The healthcare sector is a major contributor to environmental impact, and gastrointestinal endoscopy is associated with substantial resource use and waste generation. This study aimed to conduct a comprehensive life cycle assessment (LCA) of diagnostic gastroscopy—following the E-SPARE guideline and ISO 14040 standard—with a particular focus on the contribution of energy consumption (HVAC, lighting, and medical equipment). A Montecarlo uncertainty analysis is planned to strengthen the robustness of the estimates.

Methods

A prospective one-month observational study was carried out at Hospital Universitari i Politècnic La Fe (València, Spain) including all outpatients undergoing diagnostic gastroscopy (n=143). A cradle-to-grave LCA considered four stages: production, transportation, clinical procedure, and end-of-life. The analysis included medical supplies, gastroscope production and reprocessing, sedation, CO₂ insufflation, staff and patient travel, energy consumption, and waste management. Environmental impacts were quantified using ReCiPe 2016 Midpoint methodology and expressed as GWP-100 (kgCO₂e).

Results

The carbon footprint of a single diagnostic gastroscopy was 25.17 kgCO₂e. The main contributors were patient transport (9.71 kgCO₂e, 38.6%), staff transport (6.95 kgCO₂e, 27.6%), and energy consumption (4.78 kgCO₂e, 19.0%).
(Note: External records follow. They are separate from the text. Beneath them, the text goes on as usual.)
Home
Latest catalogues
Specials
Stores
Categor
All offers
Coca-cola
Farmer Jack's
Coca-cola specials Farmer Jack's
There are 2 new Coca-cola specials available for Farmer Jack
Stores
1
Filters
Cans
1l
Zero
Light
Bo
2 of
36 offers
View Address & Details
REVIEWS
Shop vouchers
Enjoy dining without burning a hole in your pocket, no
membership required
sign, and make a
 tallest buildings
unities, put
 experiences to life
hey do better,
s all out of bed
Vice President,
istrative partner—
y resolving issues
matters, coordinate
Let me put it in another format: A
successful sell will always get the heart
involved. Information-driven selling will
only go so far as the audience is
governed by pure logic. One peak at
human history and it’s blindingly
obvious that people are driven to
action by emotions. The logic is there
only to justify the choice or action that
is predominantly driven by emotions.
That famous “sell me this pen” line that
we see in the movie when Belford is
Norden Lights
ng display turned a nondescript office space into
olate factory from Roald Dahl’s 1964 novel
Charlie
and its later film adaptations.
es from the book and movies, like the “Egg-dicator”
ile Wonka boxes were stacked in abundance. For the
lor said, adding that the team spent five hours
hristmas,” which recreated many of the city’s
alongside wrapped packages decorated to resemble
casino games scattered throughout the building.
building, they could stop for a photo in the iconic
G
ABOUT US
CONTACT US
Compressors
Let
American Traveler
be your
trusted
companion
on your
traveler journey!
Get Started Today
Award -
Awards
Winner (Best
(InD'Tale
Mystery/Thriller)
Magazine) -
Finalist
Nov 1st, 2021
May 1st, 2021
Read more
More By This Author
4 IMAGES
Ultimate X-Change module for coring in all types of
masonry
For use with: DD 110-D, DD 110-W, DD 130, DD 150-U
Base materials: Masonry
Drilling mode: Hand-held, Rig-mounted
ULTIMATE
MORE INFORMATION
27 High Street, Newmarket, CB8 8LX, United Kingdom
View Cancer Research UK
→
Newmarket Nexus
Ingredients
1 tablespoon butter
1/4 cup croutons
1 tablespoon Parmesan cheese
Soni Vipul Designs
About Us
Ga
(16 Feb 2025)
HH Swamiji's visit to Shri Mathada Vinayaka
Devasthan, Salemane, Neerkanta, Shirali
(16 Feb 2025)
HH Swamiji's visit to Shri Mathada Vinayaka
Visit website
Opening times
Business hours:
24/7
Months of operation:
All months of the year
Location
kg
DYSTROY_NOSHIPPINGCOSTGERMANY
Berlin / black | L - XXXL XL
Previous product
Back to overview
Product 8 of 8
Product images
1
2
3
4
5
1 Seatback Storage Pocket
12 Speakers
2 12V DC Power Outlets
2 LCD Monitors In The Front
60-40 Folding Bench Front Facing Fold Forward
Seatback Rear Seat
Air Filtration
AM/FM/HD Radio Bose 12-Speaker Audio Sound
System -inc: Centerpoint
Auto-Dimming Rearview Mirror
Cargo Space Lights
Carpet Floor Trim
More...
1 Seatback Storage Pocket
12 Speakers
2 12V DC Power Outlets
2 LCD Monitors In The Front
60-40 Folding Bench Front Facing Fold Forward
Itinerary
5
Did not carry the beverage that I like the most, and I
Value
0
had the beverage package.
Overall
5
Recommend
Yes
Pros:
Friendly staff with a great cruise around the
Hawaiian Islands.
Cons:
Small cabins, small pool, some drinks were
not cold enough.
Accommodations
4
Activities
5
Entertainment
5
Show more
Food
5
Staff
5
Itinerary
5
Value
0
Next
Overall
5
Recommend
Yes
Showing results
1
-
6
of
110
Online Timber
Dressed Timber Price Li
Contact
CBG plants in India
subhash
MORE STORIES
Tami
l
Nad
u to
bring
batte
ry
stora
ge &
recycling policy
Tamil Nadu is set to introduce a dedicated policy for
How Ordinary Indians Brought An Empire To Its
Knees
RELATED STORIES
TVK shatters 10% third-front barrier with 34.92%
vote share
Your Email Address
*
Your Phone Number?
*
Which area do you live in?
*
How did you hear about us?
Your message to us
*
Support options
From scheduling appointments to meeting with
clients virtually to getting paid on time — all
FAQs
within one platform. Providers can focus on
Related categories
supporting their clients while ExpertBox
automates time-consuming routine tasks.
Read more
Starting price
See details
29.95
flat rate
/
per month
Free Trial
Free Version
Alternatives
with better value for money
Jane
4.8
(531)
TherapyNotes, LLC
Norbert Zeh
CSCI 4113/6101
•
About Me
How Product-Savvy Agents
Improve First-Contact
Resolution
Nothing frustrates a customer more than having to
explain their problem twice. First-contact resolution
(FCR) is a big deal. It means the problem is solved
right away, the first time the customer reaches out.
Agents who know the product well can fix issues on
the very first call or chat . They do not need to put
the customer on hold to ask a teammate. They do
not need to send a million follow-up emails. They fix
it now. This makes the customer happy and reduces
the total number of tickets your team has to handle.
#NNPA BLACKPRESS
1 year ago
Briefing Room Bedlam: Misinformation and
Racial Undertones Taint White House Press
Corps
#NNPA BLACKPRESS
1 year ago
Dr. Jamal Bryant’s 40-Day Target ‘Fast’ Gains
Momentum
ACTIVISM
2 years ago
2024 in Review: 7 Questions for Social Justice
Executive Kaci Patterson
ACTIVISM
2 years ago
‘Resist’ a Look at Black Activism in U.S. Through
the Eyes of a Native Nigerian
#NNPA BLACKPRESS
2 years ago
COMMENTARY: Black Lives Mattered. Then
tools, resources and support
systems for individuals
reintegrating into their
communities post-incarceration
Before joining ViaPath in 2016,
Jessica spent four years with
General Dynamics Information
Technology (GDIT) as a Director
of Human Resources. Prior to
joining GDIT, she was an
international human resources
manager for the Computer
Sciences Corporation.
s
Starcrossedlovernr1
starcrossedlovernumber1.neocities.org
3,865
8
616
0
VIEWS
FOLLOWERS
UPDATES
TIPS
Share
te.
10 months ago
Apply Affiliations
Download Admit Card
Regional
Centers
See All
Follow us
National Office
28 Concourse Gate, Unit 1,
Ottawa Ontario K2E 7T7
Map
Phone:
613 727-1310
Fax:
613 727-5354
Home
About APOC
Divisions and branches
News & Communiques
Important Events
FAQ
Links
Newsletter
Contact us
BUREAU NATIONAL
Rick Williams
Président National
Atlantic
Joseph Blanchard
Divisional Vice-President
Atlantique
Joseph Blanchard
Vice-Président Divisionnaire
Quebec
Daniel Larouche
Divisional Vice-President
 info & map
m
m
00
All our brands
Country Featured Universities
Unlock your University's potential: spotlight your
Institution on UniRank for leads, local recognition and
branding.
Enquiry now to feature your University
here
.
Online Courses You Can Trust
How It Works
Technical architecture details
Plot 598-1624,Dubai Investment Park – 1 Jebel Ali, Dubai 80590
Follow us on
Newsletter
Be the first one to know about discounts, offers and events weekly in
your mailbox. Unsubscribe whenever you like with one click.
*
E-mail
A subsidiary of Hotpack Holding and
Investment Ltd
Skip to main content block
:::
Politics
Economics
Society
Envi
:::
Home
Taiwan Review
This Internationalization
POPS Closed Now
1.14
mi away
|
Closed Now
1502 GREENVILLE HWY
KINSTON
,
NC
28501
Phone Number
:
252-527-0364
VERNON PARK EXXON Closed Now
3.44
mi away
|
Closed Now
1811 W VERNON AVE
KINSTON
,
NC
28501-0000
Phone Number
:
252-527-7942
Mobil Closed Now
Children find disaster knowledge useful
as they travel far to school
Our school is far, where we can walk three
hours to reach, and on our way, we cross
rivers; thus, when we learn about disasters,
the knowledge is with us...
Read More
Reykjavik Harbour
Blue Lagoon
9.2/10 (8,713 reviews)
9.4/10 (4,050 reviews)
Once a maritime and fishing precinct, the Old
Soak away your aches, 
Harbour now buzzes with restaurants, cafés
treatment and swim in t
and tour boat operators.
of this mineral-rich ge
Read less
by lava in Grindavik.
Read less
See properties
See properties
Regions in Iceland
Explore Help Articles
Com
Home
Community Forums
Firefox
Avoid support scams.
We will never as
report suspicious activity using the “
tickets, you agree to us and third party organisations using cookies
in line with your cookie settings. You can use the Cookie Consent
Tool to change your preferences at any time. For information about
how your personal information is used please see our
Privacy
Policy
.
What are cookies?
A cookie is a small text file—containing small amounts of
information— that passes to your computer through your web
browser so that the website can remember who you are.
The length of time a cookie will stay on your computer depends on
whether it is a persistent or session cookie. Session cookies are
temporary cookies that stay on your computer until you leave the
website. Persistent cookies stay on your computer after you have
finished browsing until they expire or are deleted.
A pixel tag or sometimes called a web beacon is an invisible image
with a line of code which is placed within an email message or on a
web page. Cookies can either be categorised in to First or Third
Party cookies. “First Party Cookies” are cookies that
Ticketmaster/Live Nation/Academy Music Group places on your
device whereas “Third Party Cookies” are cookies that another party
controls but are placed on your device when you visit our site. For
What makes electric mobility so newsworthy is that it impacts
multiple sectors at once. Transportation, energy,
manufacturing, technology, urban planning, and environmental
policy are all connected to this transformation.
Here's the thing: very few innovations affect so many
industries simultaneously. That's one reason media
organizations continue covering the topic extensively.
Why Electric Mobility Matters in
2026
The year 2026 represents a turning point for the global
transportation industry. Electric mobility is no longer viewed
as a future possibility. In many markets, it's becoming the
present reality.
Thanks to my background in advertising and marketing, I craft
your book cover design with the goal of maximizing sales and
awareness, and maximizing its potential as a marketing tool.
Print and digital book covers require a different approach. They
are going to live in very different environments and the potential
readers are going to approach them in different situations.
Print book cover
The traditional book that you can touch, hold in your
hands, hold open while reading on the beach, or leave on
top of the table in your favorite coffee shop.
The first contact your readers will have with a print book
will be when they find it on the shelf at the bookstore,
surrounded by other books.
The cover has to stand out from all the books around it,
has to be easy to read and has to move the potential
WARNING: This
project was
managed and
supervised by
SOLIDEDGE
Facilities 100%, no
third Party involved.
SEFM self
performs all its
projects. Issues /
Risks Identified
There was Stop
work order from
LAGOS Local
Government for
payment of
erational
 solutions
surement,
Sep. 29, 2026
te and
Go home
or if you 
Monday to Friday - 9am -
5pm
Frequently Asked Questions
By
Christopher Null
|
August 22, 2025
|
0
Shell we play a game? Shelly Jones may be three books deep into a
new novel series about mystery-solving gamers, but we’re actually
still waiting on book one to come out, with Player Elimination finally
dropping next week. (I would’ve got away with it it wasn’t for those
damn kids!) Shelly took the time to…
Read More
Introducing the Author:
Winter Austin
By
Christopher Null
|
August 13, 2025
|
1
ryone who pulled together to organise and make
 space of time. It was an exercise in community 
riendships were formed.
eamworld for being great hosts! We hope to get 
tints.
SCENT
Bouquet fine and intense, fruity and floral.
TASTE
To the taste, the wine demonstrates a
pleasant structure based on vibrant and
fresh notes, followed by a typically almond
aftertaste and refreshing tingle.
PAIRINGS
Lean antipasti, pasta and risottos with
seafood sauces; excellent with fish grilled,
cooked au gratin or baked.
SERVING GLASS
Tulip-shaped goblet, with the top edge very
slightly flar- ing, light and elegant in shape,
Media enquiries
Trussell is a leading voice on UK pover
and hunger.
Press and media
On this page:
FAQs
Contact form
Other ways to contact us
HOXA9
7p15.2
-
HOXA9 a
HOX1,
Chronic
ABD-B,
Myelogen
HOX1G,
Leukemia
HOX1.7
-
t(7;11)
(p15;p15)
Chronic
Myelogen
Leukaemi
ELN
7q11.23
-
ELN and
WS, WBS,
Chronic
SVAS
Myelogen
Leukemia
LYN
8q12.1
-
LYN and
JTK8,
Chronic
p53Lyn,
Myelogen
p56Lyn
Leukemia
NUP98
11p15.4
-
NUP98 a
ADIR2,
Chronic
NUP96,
Medical supplies contributed 2.75 kgCO₂e (10.9%), while gastroscope production and reprocessing accounted for 0.93 kgCO₂e (3.7%). The clinical procedure itself (sedation and CO₂ insufflation) had a negligible impact (0.05 kgCO₂e, 0.2%). Within supplies, the most impactful items were surgical gowns, absorbent underpads, and biopsy containers, driven largely by material production (~74% of total impact).

Conclusions

Transportation—particularly patient travel—was the dominant contributor to the carbon footprint of diagnostic gastroscopy, followed by energy consumption. Strategies promoting sustainable mobility and improving energy efficiency could substantially reduce the environmental burden of the procedure.